Limb landmark coordinates:

___

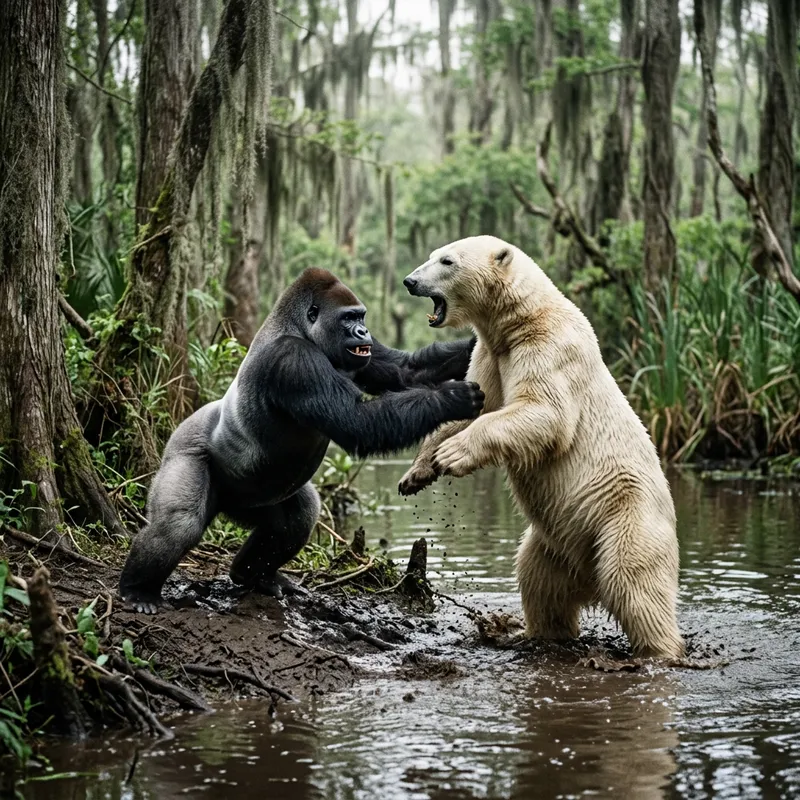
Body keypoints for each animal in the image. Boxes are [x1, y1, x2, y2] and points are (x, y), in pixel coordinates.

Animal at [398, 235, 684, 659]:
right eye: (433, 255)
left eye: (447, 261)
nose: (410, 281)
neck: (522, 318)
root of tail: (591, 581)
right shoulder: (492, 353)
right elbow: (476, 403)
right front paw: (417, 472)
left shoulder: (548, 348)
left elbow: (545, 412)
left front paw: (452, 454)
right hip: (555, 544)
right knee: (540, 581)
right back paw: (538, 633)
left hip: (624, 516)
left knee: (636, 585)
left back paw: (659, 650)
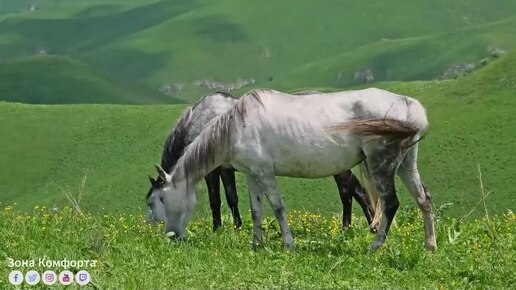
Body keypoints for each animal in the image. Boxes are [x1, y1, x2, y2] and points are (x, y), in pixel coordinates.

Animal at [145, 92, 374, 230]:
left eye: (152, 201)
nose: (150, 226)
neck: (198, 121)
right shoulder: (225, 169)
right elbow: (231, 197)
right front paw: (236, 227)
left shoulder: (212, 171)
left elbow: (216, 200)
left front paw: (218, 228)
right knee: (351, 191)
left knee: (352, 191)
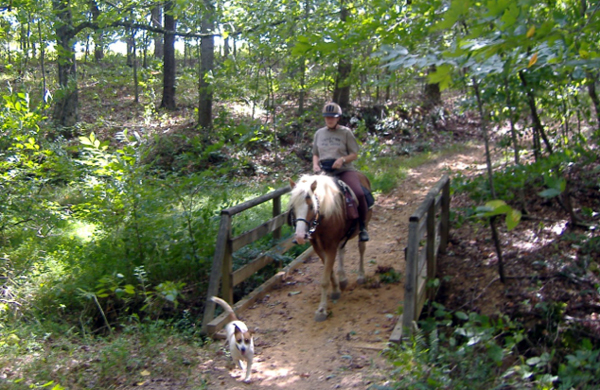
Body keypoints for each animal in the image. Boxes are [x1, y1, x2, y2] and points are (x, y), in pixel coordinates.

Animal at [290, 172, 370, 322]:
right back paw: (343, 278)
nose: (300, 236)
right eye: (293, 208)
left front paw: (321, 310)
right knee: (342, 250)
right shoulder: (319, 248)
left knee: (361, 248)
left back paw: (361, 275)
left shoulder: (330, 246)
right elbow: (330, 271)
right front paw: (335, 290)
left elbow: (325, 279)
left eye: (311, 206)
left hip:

___

Would you give again, exactly, the lines in the data above that run from the line containing "right front paw: (236, 227)" to the line containing "right elbow: (330, 271)"? Include both ends and no pictures.

• [Task answer]
right front paw: (236, 227)
left shoulder: (212, 171)
left elbow: (216, 200)
left front paw: (218, 228)
right knee: (351, 191)
left knee: (352, 191)
Body keypoints for each animal in the image. Boxes are [x1, y1, x2, y2] and points are (x, y), in pixel coordinates.

Animal at [290, 172, 370, 322]:
right back paw: (343, 278)
nose: (300, 236)
right eye: (293, 208)
left front paw: (321, 310)
right knee: (342, 250)
right shoulder: (319, 248)
left knee: (361, 248)
left back paw: (361, 275)
left shoulder: (330, 246)
right elbow: (330, 271)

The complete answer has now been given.